- [TASKS]
A) In the text on risk factors for Parkinson's disease dementia, which of age, AOO and disease duration did the study find to influence a later PDD diagnosis significantly?
B) Reproduce everything in the text on risk factors for Parkinson's disease dementia from "This study identified" down to "life in PD patients.".

--- TEXT Enclosed Below ---

This study identified 12 individual predictors that have potential value in screening for PDD. The identified risk factors include demographic characteristics, lifestyle factors, non-motor features of PD, and widely accepted scales evaluating PD. Some of the factors may present pathogenic importance while others could represent the relationship between symptoms and cognitive decline. Together, these factors tend to be markers preceding diagnosis of PDD in PD patients. Of the identified factors, 7 factors were significant predictors for subsequent diagnosis of PDD, the understanding of which may contribute to higher quality of care and improve quality of life in PD patients.
Age, AOO and disease duration were all common risk factors for PDD. However, since these three factors are interdependent, their individual effect on PDD is under debate. One study comparing early and late onset PD patients suggested that late onset PD group presents with more severe impaired sensory abilities, sleep disorders and dementia . Another study adjusted cofounding found that among the three factors, only age remained an independent risk factor for PDD . Similarly, we found that older age had a significant influence on later diagnosis of PDD, while AOO and disease duration was not associated with PDD. Our study suggested that advanced age as a risk factor for PDD may be independent from PD related time factors, like AOO or disease duration. Many neuropathological studies have provided evidences on the effect of aging. Recent studies with α-synuclein immunostaining found a strong association between the age-related increase of Lewy bodies in cortical areas and the development of PDD [23, 24]. Another study found that cortical amyloid-β deposition and aging together might be associated with PDD . Few other studies revealed that MAPT genotype, related with tau transcription, has a strong influence on the risk of PDD [26, 27]. Goris et al. found that, among MAPT haplotypes, PD patients with H1 homozygotes had an increased rate of cognitive decline, which was dependent on age [28, 29]. These age-related pathological processes together may increase the risk of PDD with aging.

--- End of Enclosed TEXT ---
--- SOURCE DATA Enclosed Below ---

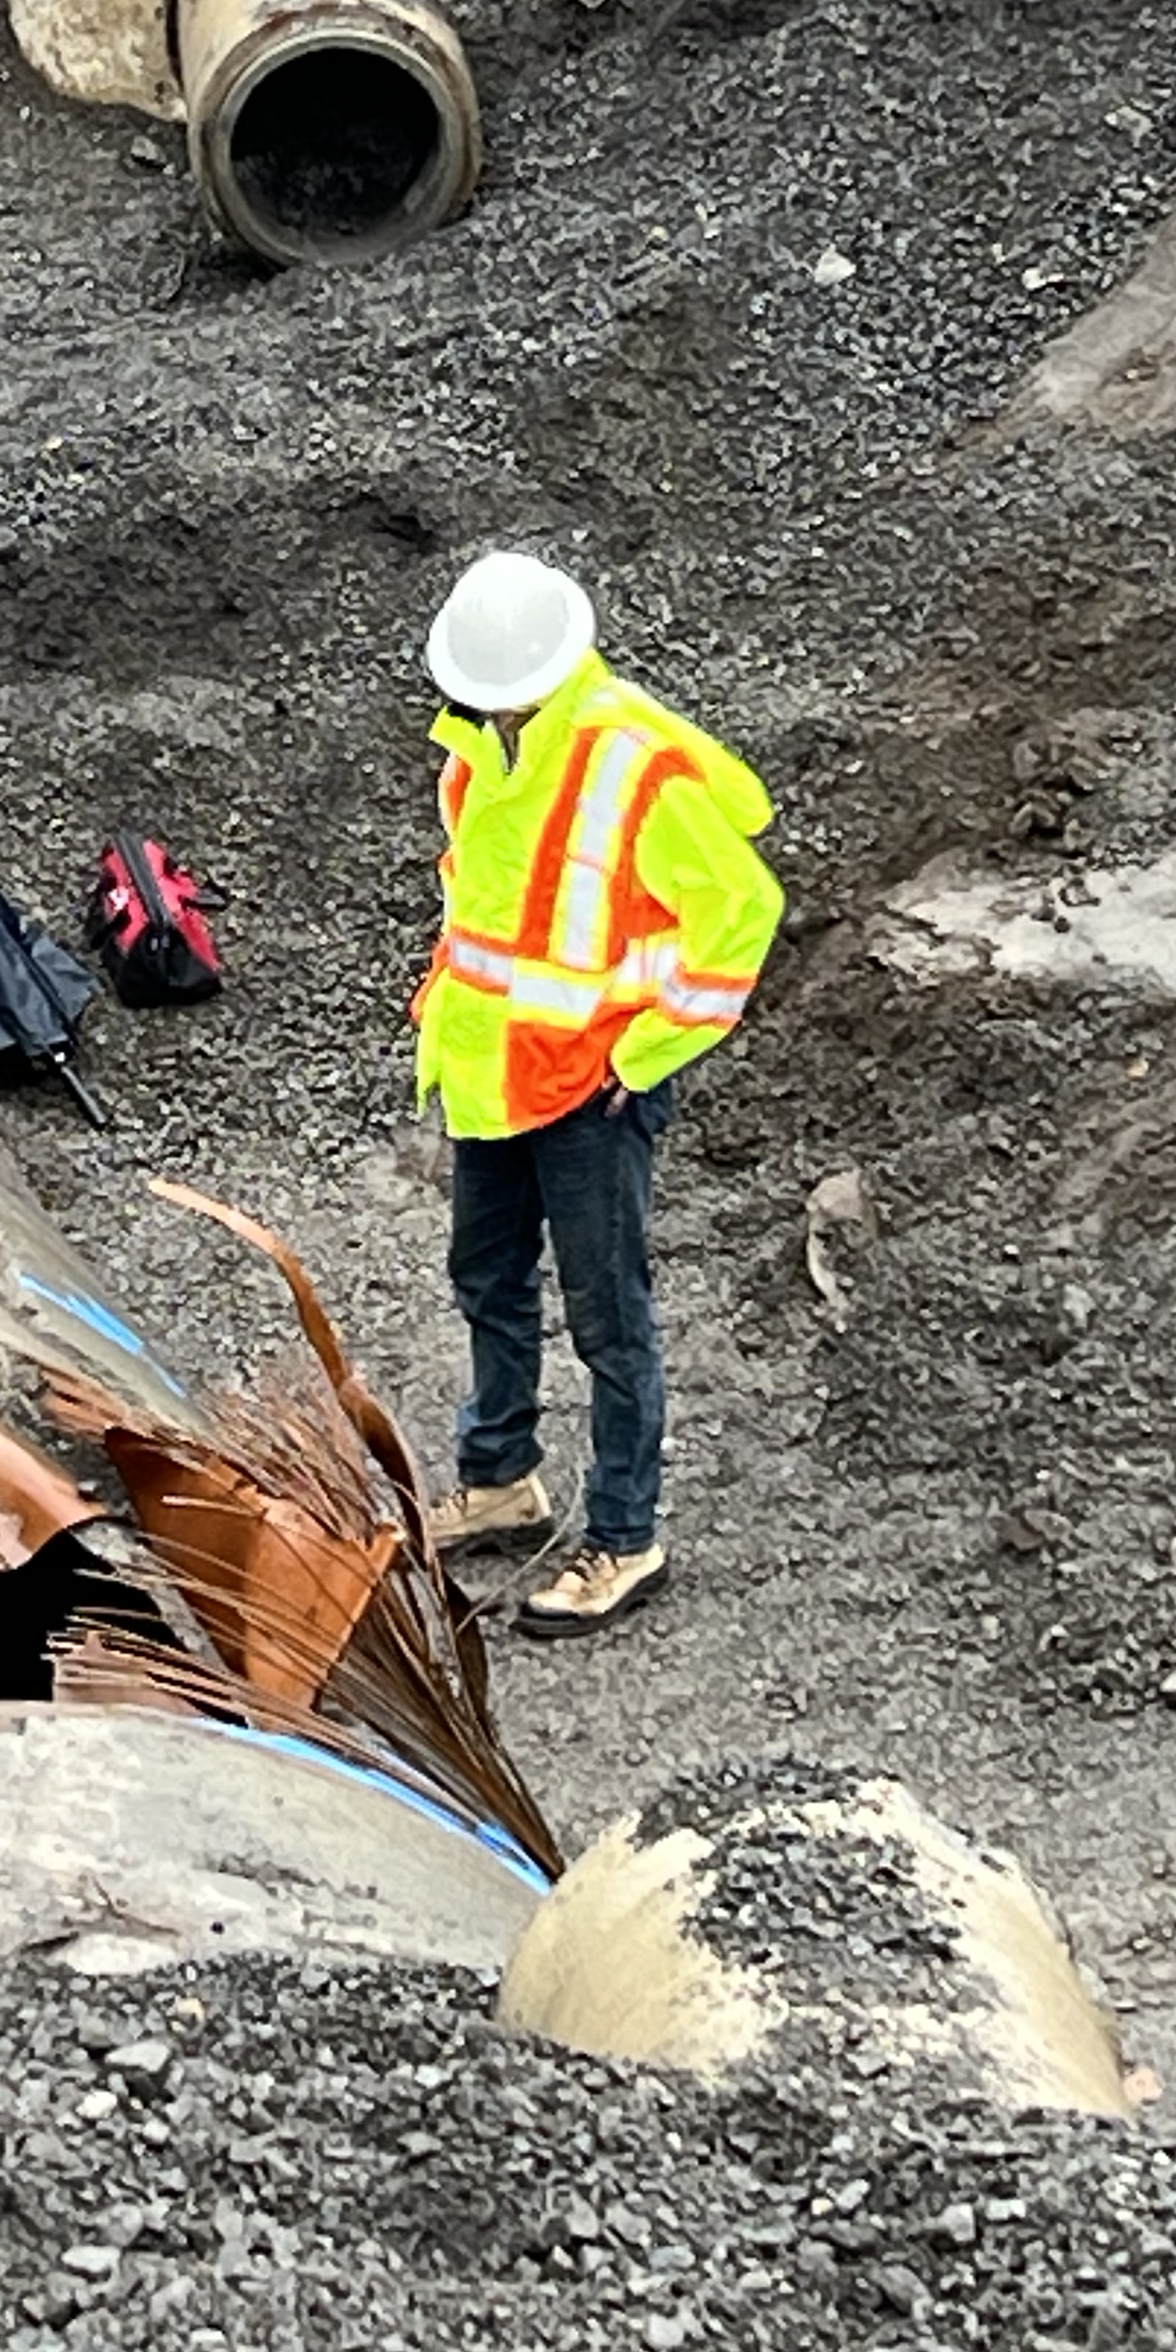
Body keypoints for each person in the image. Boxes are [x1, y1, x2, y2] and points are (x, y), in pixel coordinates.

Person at [408, 551, 784, 1629]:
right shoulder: (481, 749)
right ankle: (502, 1482)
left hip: (589, 1088)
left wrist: (646, 1053)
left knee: (608, 1319)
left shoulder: (630, 762)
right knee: (486, 1275)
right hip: (495, 1077)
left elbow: (741, 912)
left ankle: (624, 1538)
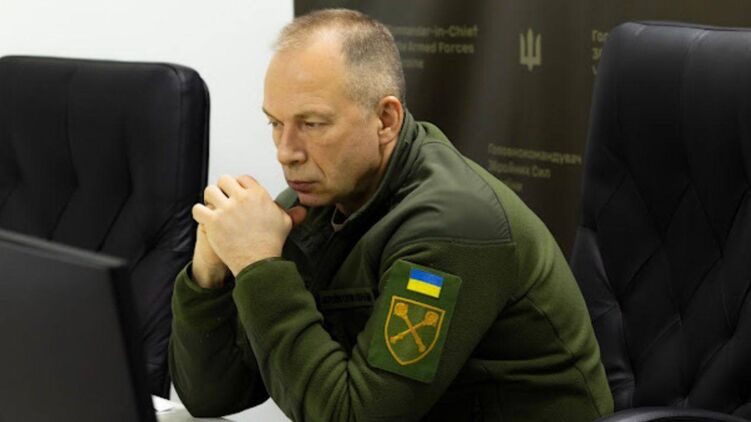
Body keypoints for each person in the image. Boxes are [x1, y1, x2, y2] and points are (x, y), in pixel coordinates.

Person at [169, 8, 613, 421]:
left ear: (385, 120)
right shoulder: (320, 199)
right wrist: (210, 273)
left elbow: (355, 416)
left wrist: (260, 266)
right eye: (275, 123)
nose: (286, 152)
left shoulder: (451, 226)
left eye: (313, 124)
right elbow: (211, 396)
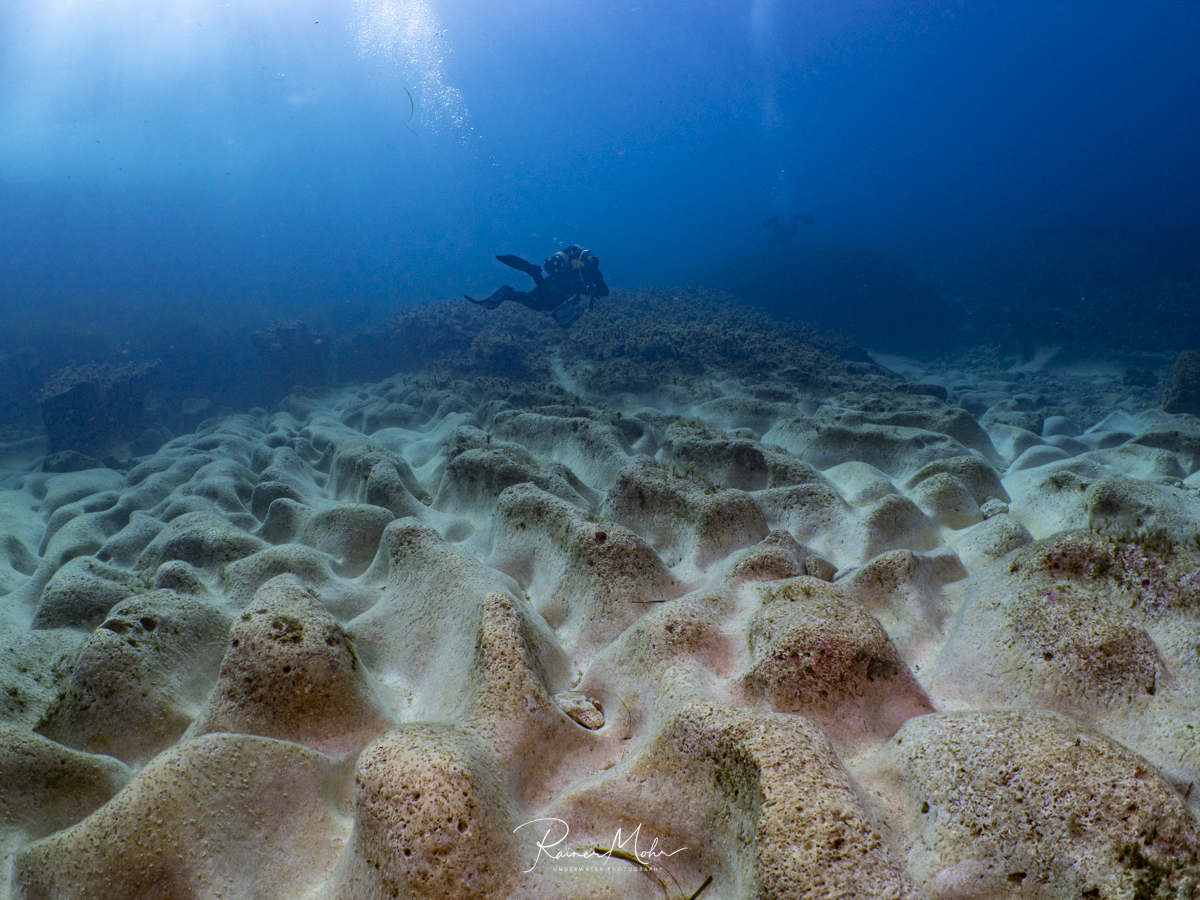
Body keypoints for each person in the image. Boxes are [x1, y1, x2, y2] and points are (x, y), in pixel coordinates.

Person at [465, 245, 609, 327]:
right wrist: (591, 289)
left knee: (532, 299)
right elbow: (605, 292)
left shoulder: (578, 267)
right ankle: (533, 274)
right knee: (543, 304)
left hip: (552, 280)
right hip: (560, 289)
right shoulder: (593, 272)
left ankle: (509, 292)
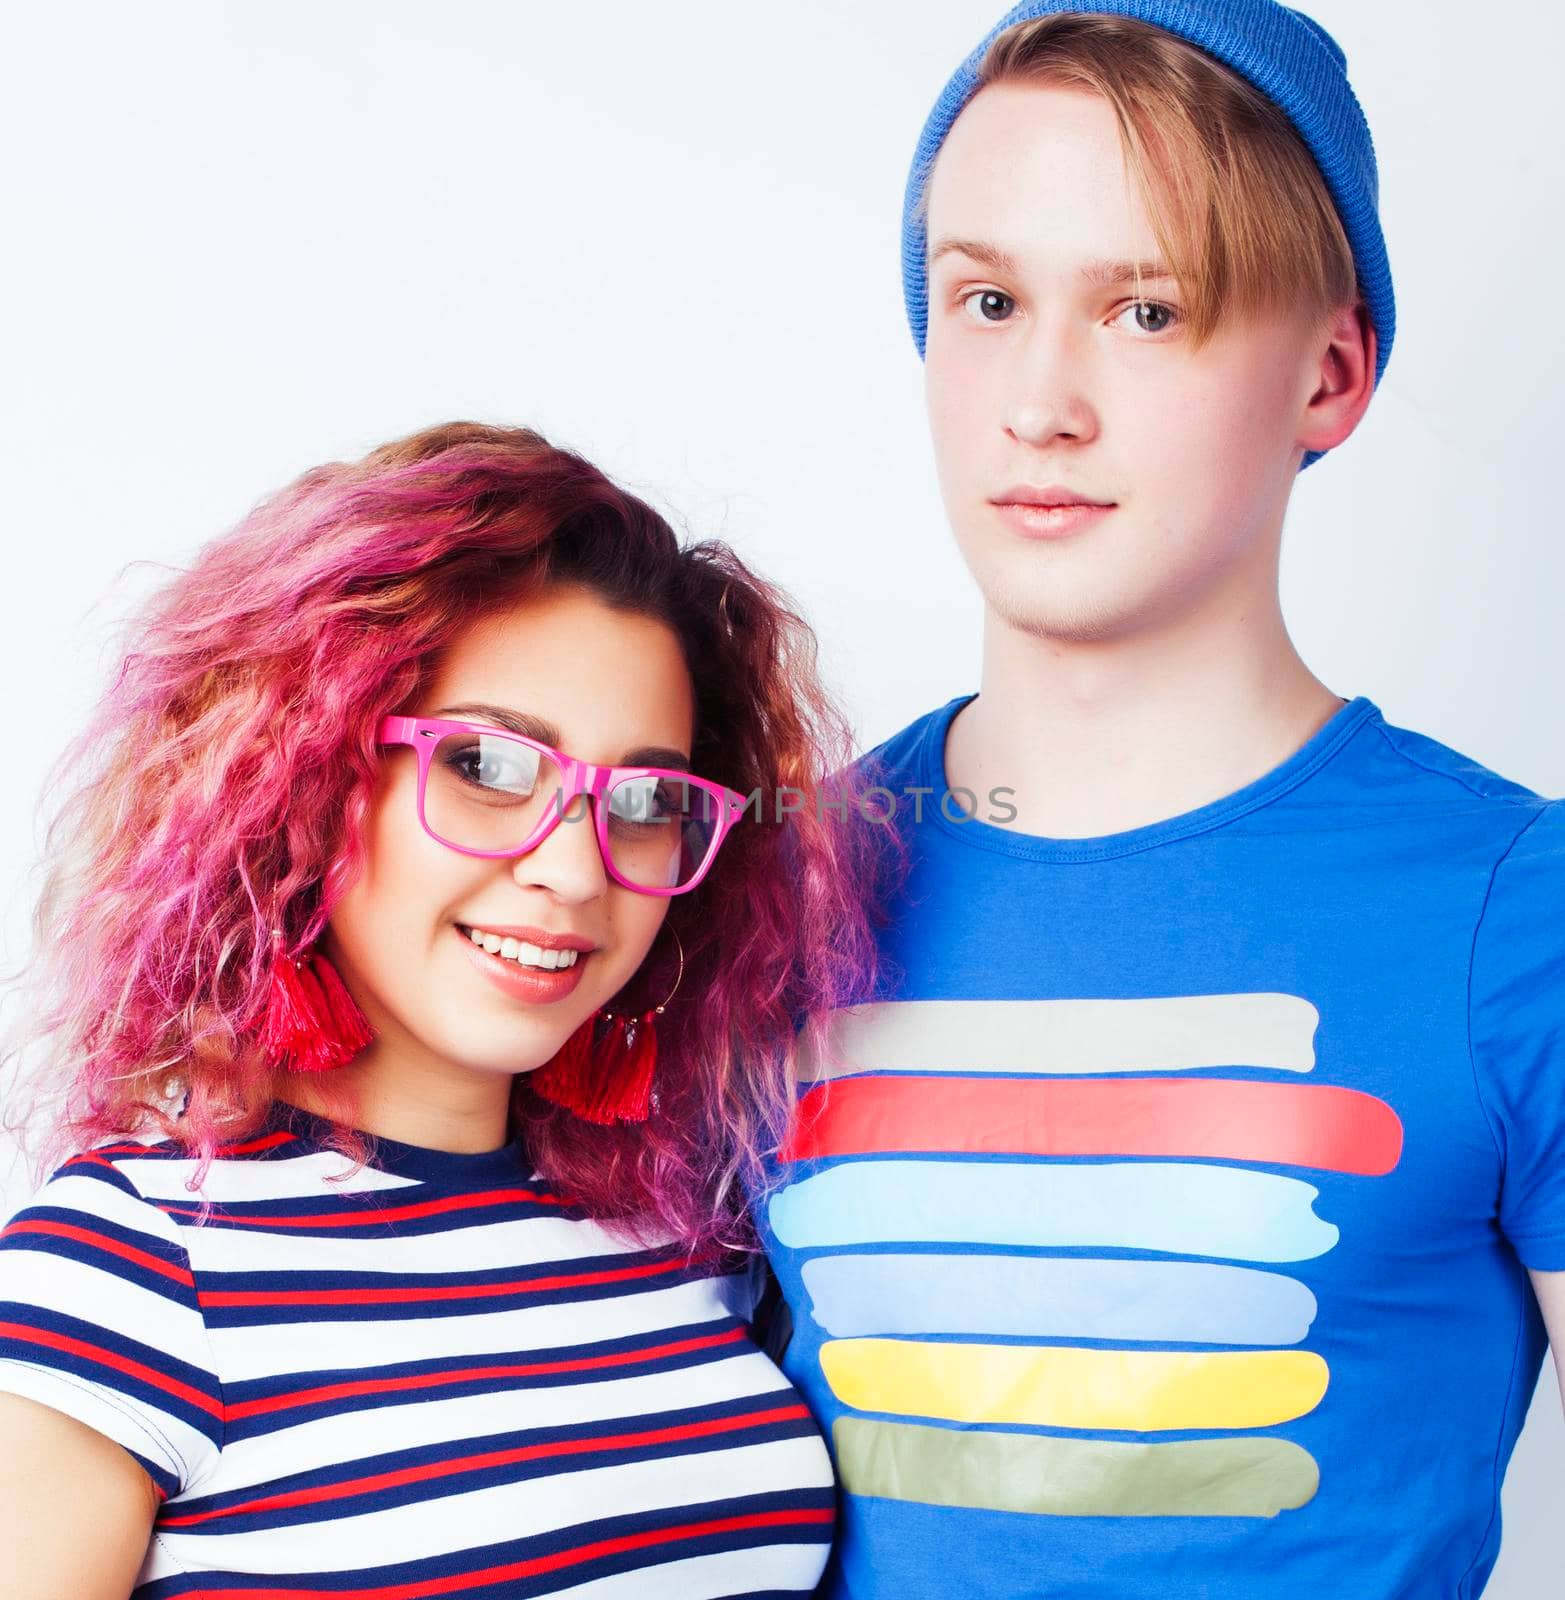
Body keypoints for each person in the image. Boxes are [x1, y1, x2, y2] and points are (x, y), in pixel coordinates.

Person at [756, 5, 1565, 1598]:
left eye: (1146, 309)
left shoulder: (1514, 910)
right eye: (985, 299)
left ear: (1328, 375)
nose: (1039, 400)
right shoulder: (767, 883)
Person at [0, 421, 881, 1598]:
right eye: (484, 766)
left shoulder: (688, 1238)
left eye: (648, 795)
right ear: (307, 780)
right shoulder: (131, 1269)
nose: (575, 869)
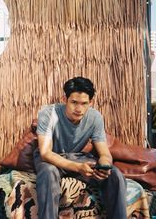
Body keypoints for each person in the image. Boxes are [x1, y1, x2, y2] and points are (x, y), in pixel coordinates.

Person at [34, 76, 126, 218]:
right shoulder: (48, 113)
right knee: (48, 172)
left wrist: (104, 166)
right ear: (64, 99)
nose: (78, 109)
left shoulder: (95, 117)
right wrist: (78, 168)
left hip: (77, 157)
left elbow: (105, 154)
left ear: (90, 102)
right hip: (51, 159)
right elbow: (45, 153)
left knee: (115, 175)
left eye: (84, 103)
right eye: (74, 102)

--- End of Enclosed SOURCE DATA ---

- [RESULTS OF THE EXERCISE]
A) Older age

B)
This study identified 12 individual predictors that have potential value in screening for PDD. The identified risk factors include demographic characteristics, lifestyle factors, non-motor features of PD, and widely accepted scales evaluating PD. Some of the factors may present pathogenic importance while others could represent the relationship between symptoms and cognitive decline. Together, these factors tend to be markers preceding diagnosis of PDD in PD patients. Of the identified factors, 7 factors were significant predictors for subsequent diagnosis of PDD, the understanding of which may contribute to higher quality of care and improve quality of life in PD patients.